In a private room at a used car lot in Woodbury, Steven Novick sold guns out of a duffel bag. He didn't have a license, and he didn't check the background of his customers.
Federal agents had warned him in the past to stop, but he kept selling firearms. One of the guns he sold showed up at the scene of a drive-by shooting in St. Paul, another at a drug arrest in White Bear Lake. Finally, in 2007, the feds shut him down. His punishment: probation.
That Novick was prosecuted at all makes him a rarity in Minnesota. Over the last decade, his crime was one of only eight domestic gun-trafficking cases in Minnesota that federal prosecutors pursued, according to court records examined by the Star Tribune.
Federal law enforcement officials say their limited presence in the state and significant constraints in federal law present serious obstacles to cracking down on illegal gun trafficking.
"We have one of the most sparsely staffed divisions in the United States and that's simply a fact," said Scott Sweetow, special agent in charge of the Minnesota field office of the Bureau of Alcohol, Tobacco, Firearms and Explosives (ATF). Minnesota U.S. Attorney B. Todd Jones, whom President Obama has nominated to lead the ATF, said the agency has gone "a long time without the resources it needs to really be healthier."
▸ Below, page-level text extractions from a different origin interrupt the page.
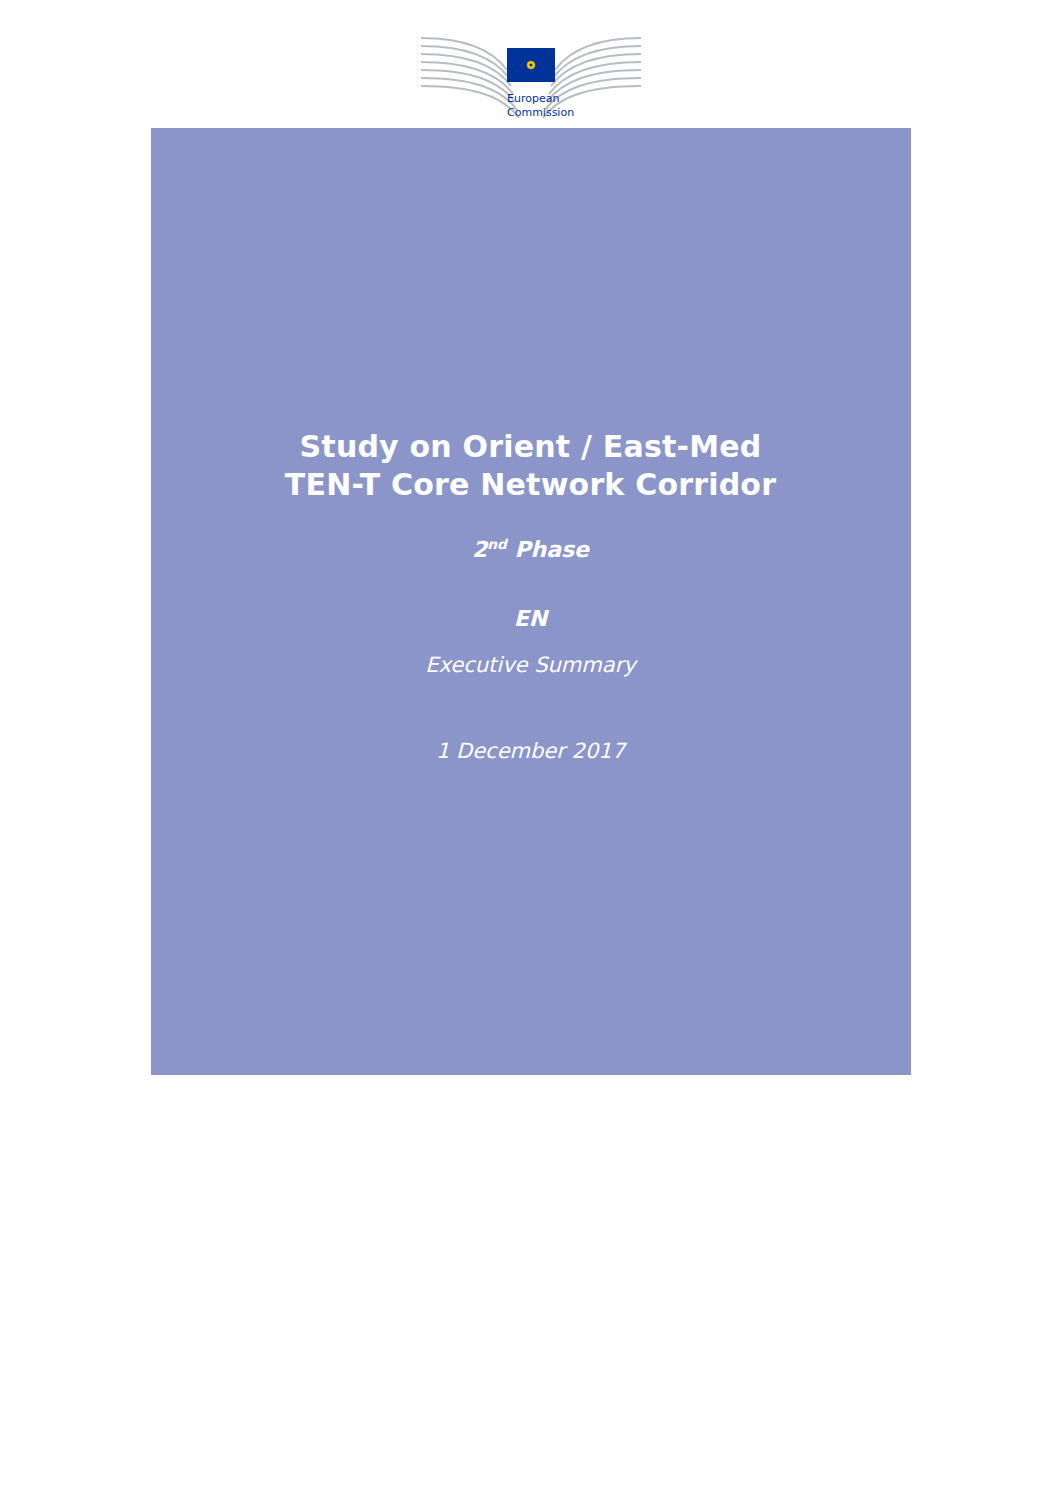European Commission
Study on Orient / East-Med
TEN-T Core Network Corridor
2nd Phase
EN
Executive Summary
1 December 2017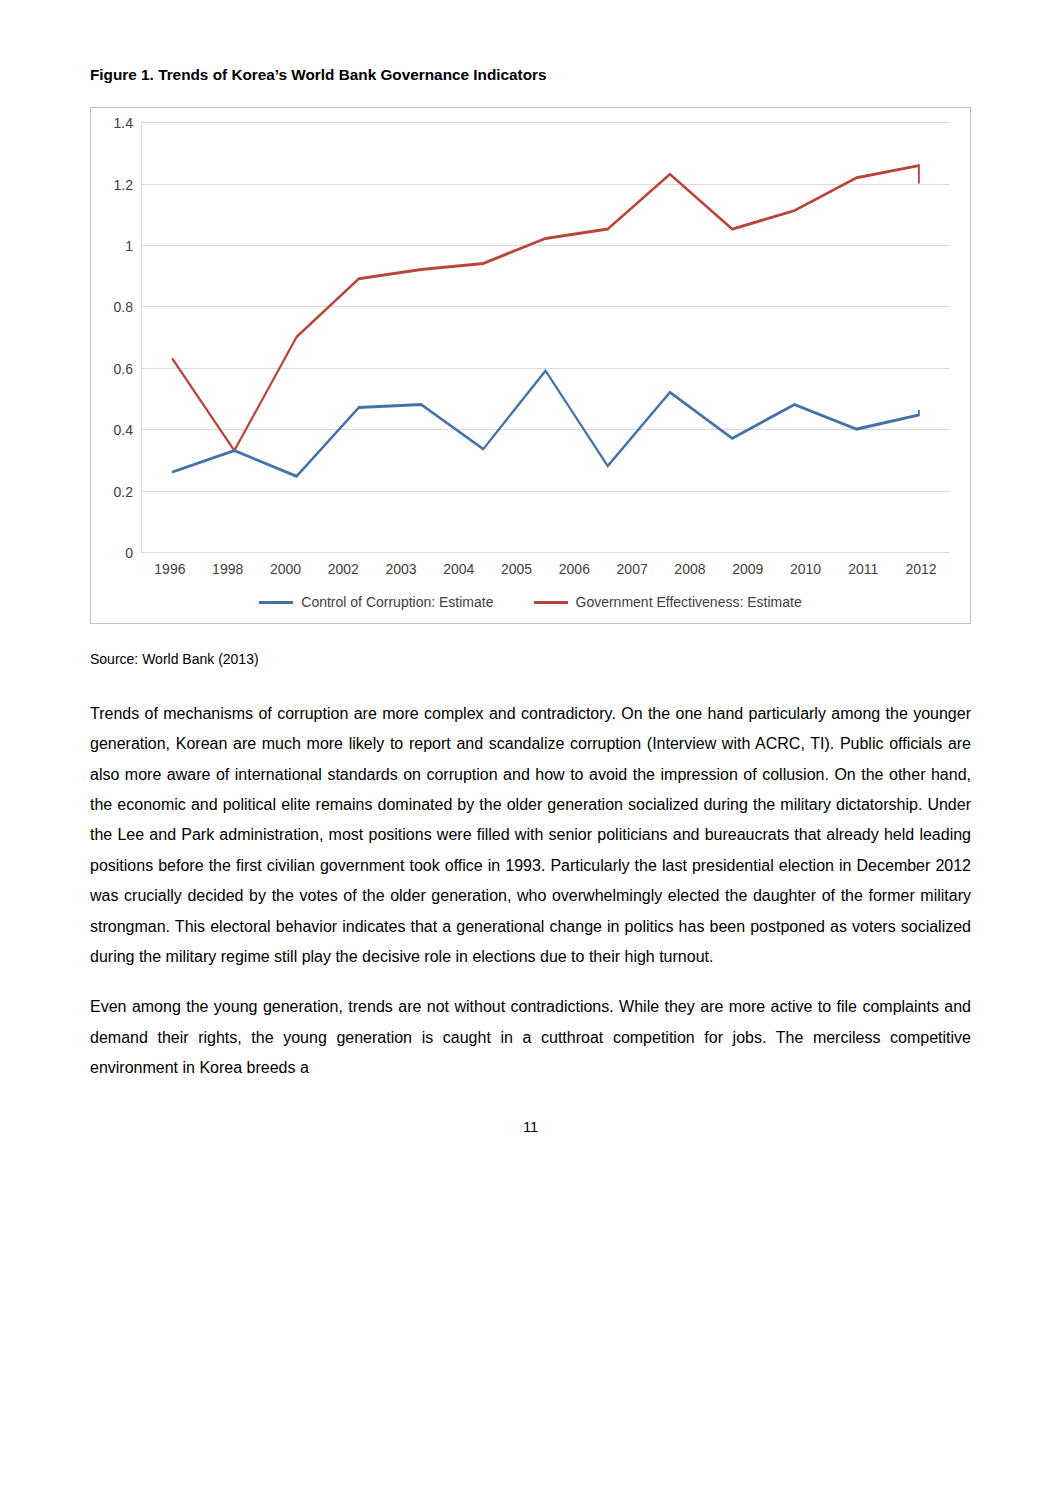Figure 1. Trends of Korea’s World Bank Governance Indicators
1.4
1.2
1
0.8
0.6
0.4
0.2
0
19961998200020022003200420052006200720082009201020112012
Control of Corruption: Estimate
Government Effectiveness: Estimate
Source: World Bank (2013)
Trends of mechanisms of corruption are more complex and contradictory. On the one hand particularly among the younger generation, Korean are much more likely to report and scandalize corruption (Interview with ACRC, TI). Public officials are also more aware of international standards on corruption and how to avoid the impression of collusion. On the other hand, the economic and political elite remains dominated by the older generation socialized during the military dictatorship. Under the Lee and Park administration, most positions were filled with senior politicians and bureaucrats that already held leading positions before the first civilian government took office in 1993. Particularly the last presidential election in December 2012 was crucially decided by the votes of the older generation, who overwhelmingly elected the daughter of the former military strongman. This electoral behavior indicates that a generational change in politics has been postponed as voters socialized during the military regime still play the decisive role in elections due to their high turnout.
Even among the young generation, trends are not without contradictions. While they are more active to file complaints and demand their rights, the young generation is caught in a cutthroat competition for jobs. The merciless competitive environment in Korea breeds a
11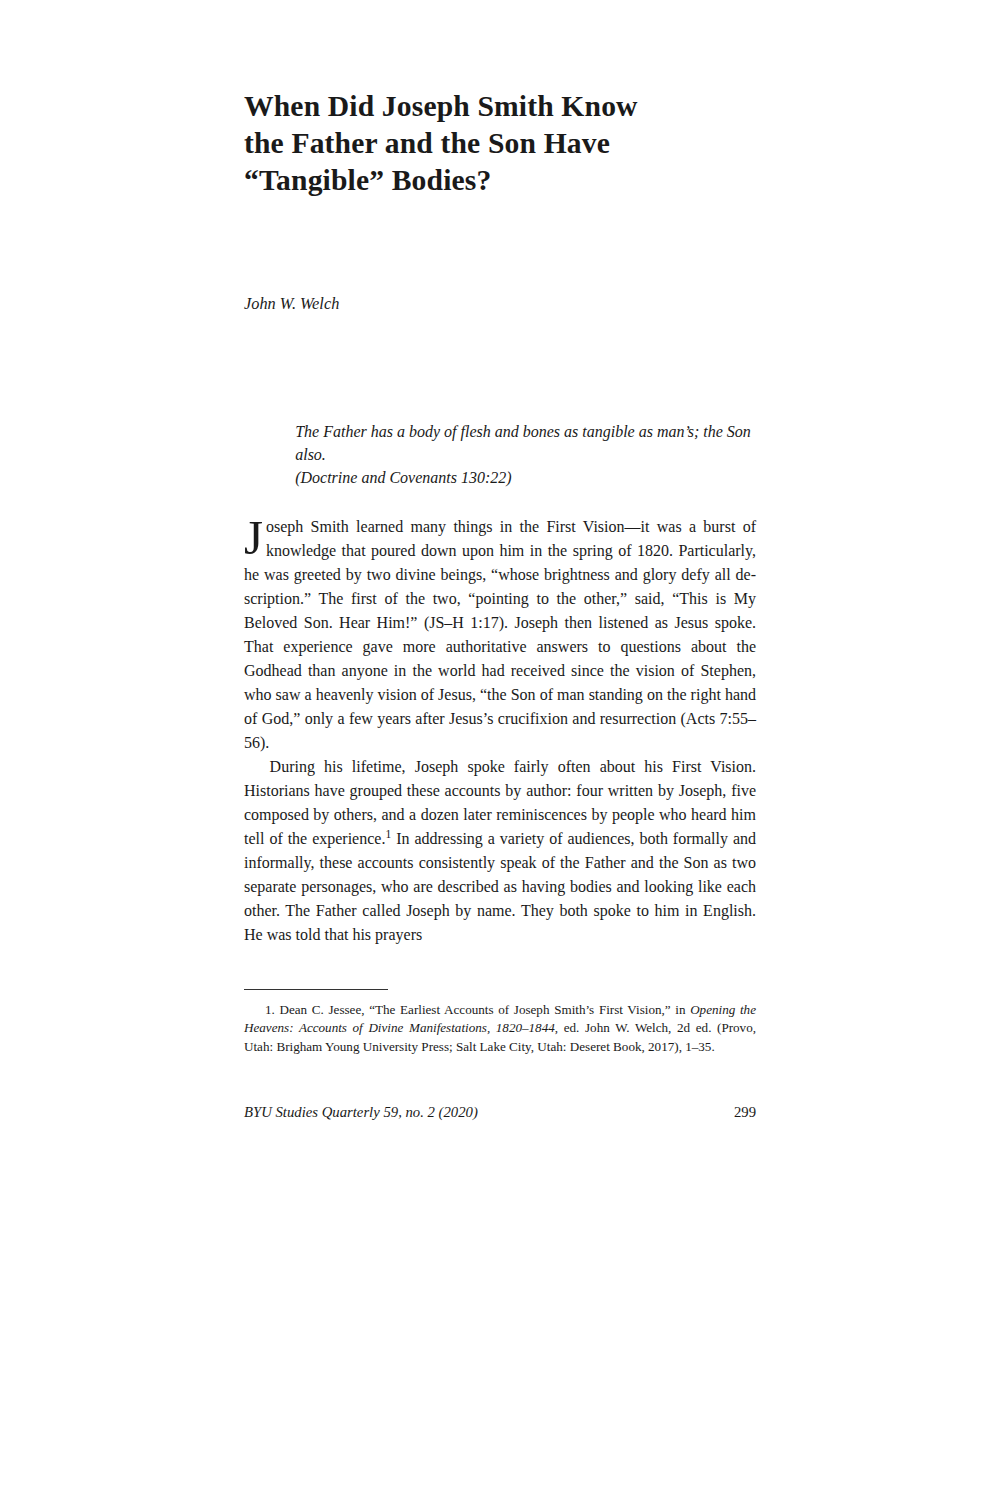When Did Joseph Smith Know
the Father and the Son Have
“Tangible” Bodies?
John W. Welch
The Father has a body of flesh and bones as tangible as man’s; the Son also.
(Doctrine and Covenants 130:22)
Joseph Smith learned many things in the First Vision—it was a burst of knowledge that poured down upon him in the spring of 1820. Particularly, he was greeted by two divine beings, “whose brightness and glory defy all description.” The first of the two, “pointing to the other,” said, “This is My Beloved Son. Hear Him!” (JS–H 1:17). Joseph then listened as Jesus spoke. That experience gave more authoritative answers to questions about the Godhead than anyone in the world had received since the vision of Stephen, who saw a heavenly vision of Jesus, “the Son of man standing on the right hand of God,” only a few years after Jesus’s crucifixion and resurrection (Acts 7:55–56).
During his lifetime, Joseph spoke fairly often about his First Vision. Historians have grouped these accounts by author: four written by Joseph, five composed by others, and a dozen later reminiscences by people who heard him tell of the experience.1 In addressing a variety of audiences, both formally and informally, these accounts consistently speak of the Father and the Son as two separate personages, who are described as having bodies and looking like each other. The Father called Joseph by name. They both spoke to him in English. He was told that his prayers
1. Dean C. Jessee, “The Earliest Accounts of Joseph Smith’s First Vision,” in Opening the Heavens: Accounts of Divine Manifestations, 1820–1844, ed. John W. Welch, 2d ed. (Provo, Utah: Brigham Young University Press; Salt Lake City, Utah: Deseret Book, 2017), 1–35.
BYU Studies Quarterly 59, no. 2 (2020) 299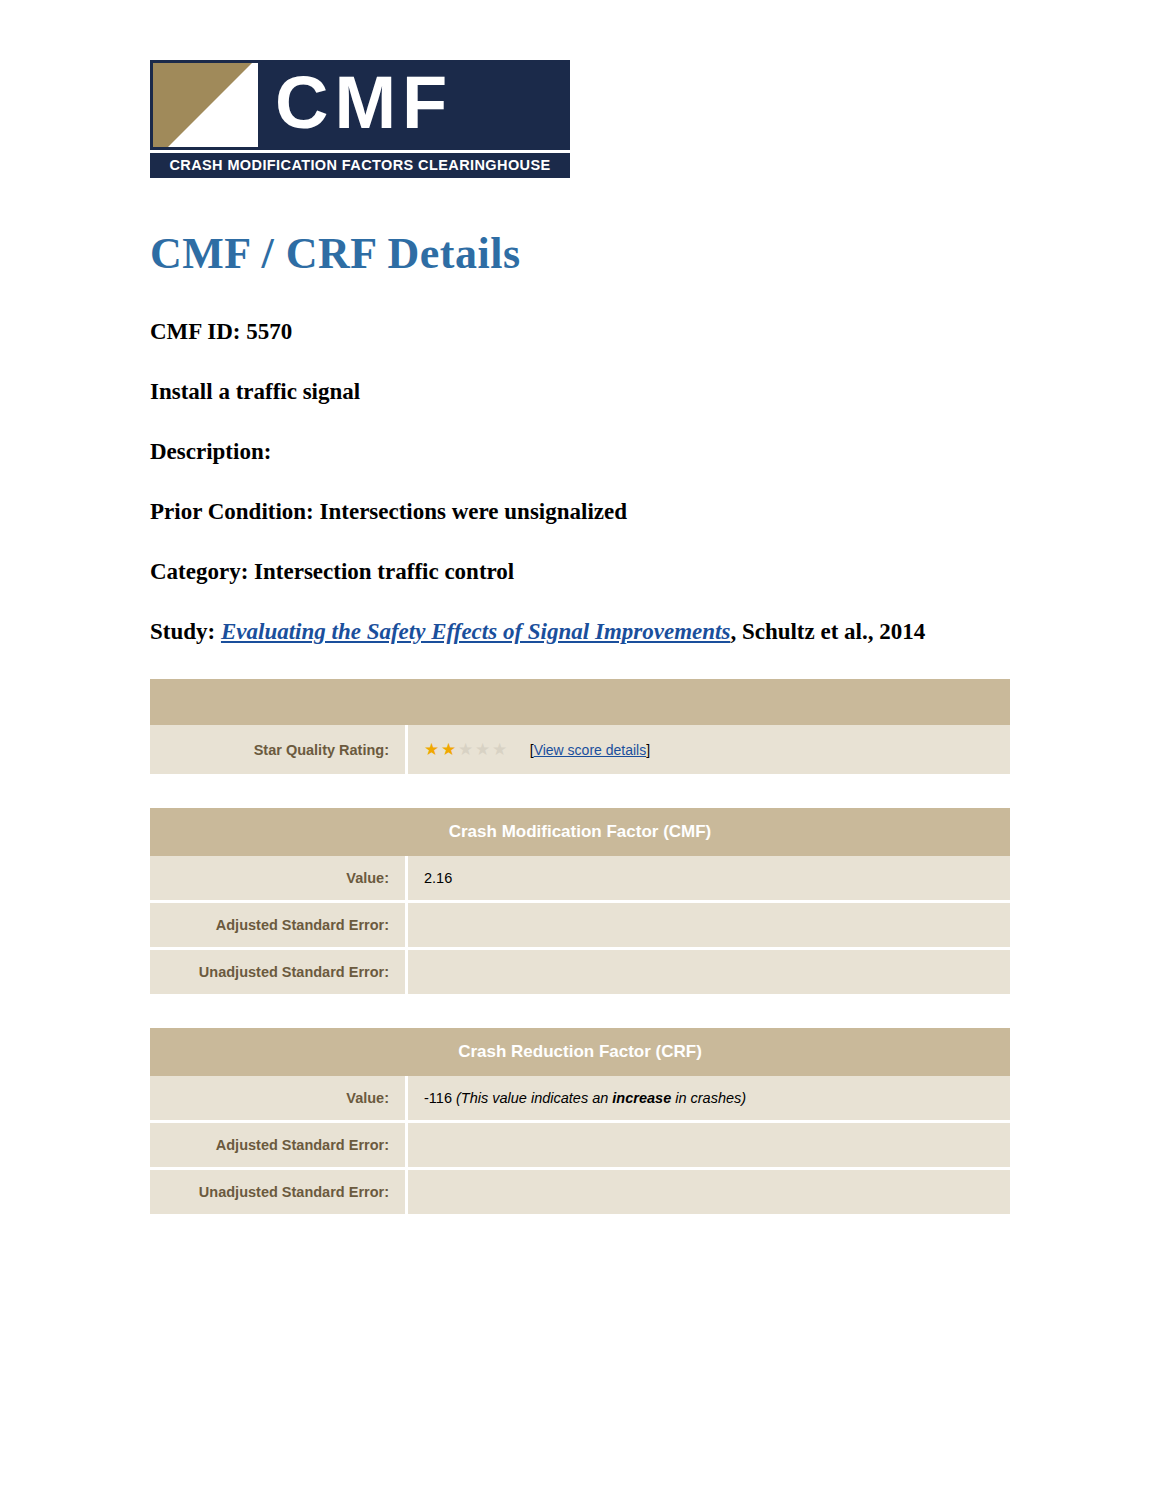CMF
CRASH MODIFICATION FACTORS CLEARINGHOUSE
CMF / CRF Details
CMF ID: 5570
Install a traffic signal
Description:
Prior Condition: Intersections were unsignalized
Category: Intersection traffic control
Study: Evaluating the Safety Effects of Signal Improvements, Schultz et al., 2014
| Star Quality Rating: | ★ ★ ★ ★ ★ [ View score details ] |
Crash Modification Factor (CMF)
| Value: | 2.16 |
| Adjusted Standard Error: | |
| Unadjusted Standard Error: | |
Crash Reduction Factor (CRF)
| Value: | -116 (This value indicates an increase in crashes) |
| Adjusted Standard Error: | |
| Unadjusted Standard Error: | |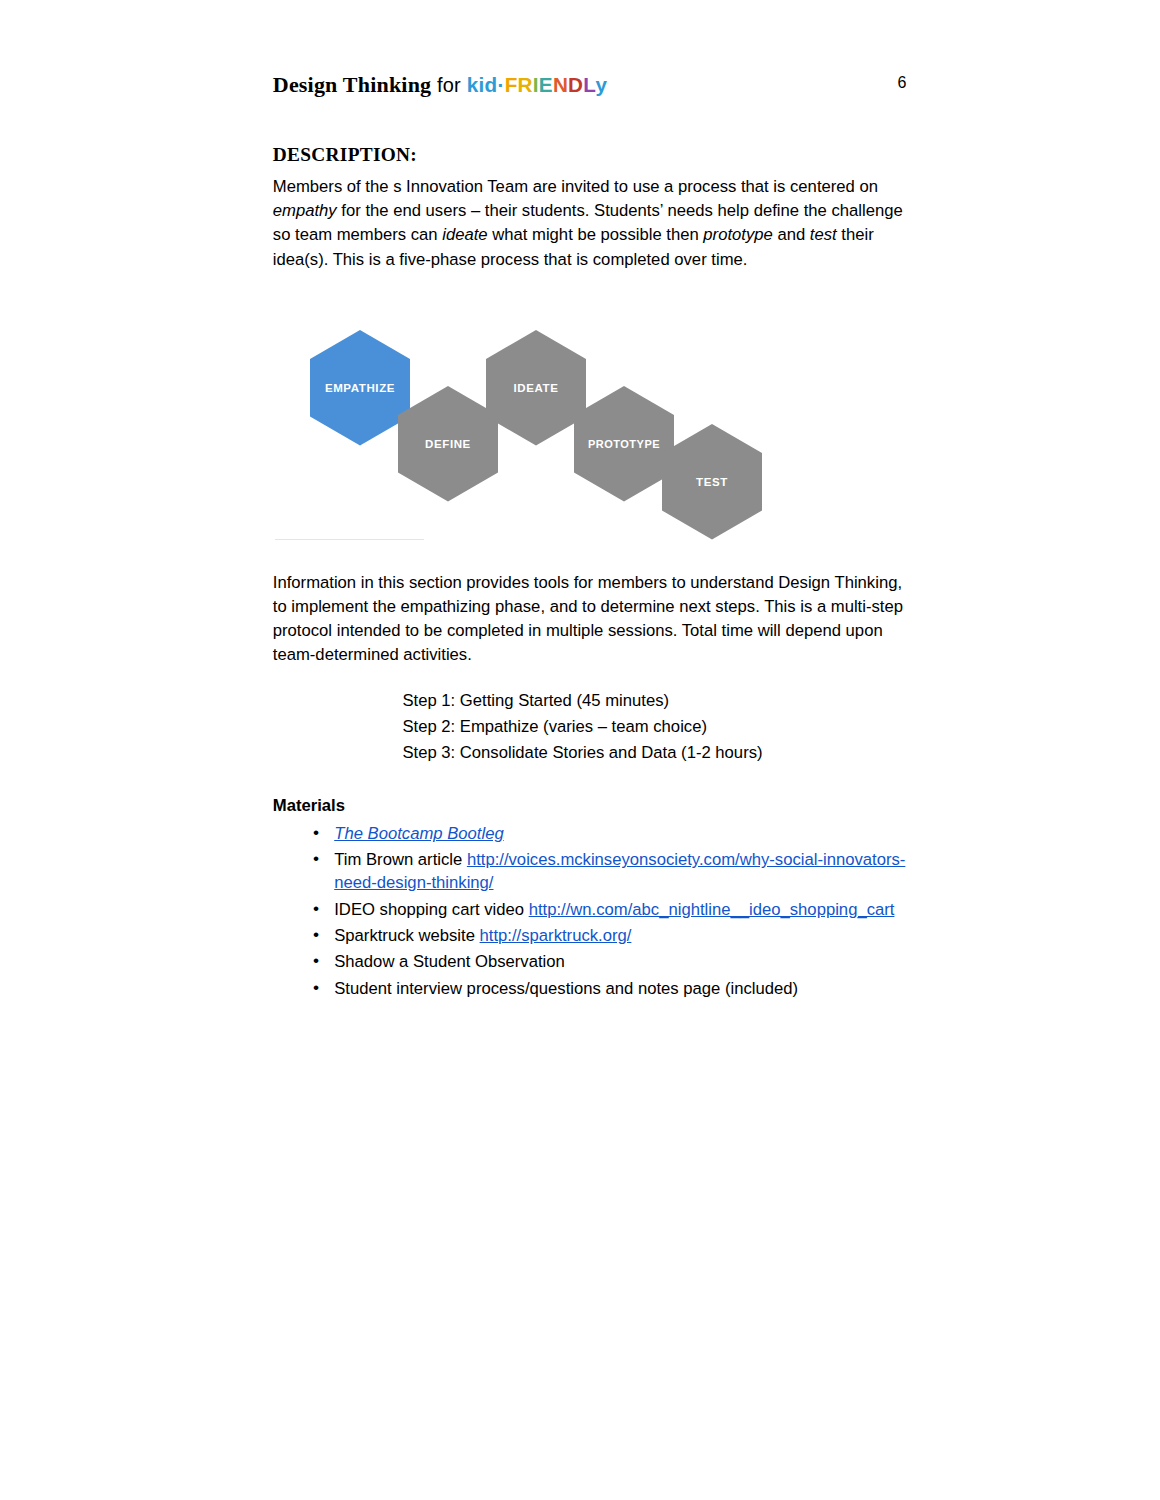Design Thinking for kid·FRIENDLy
6
DESCRIPTION:
Members of the s Innovation Team are invited to use a process that is centered on empathy for the end users – their students. Students’ needs help define the challenge so team members can ideate what might be possible then prototype and test their idea(s). This is a five-phase process that is completed over time.
EMPATHIZE DEFINE IDEATE PROTOTYPE TEST
Information in this section provides tools for members to understand Design Thinking, to implement the empathizing phase, and to determine next steps. This is a multi-step protocol intended to be completed in multiple sessions. Total time will depend upon team-determined activities.
Step 1: Getting Started (45 minutes)
Step 2: Empathize (varies – team choice)
Step 3: Consolidate Stories and Data (1-2 hours)
Materials
The Bootcamp Bootleg
Tim Brown article http://voices.mckinseyonsociety.com/why-social-innovators-need-design-thinking/
IDEO shopping cart video http://wn.com/abc_nightline__ideo_shopping_cart
Sparktruck website http://sparktruck.org/
Shadow a Student Observation
Student interview process/questions and notes page (included)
The ATF's Minnesota office has among the fewest inspectors in the nation to watch over the state's 2,600 licensed gun dealers — about one inspector for every 330 dealers —even though its records show that illegal trafficking among licensed dealers is a top source of weapons found in crimes. It has also struggled to stop the practice of "straw buying." That's when someone purchases weapons on behalf of a person banned from having them.
What's more, most of what the ATF knows about illegal guns, including those used in crimes, can't be shared with the public because of privacy laws created a decade ago by Congress.
Police in Minneapolis and St. Paul have confiscated nearly 8,000 firearms in the last six years, but say they cannot stop the illegal arms trade flourishing out of public view in the Twin Cities.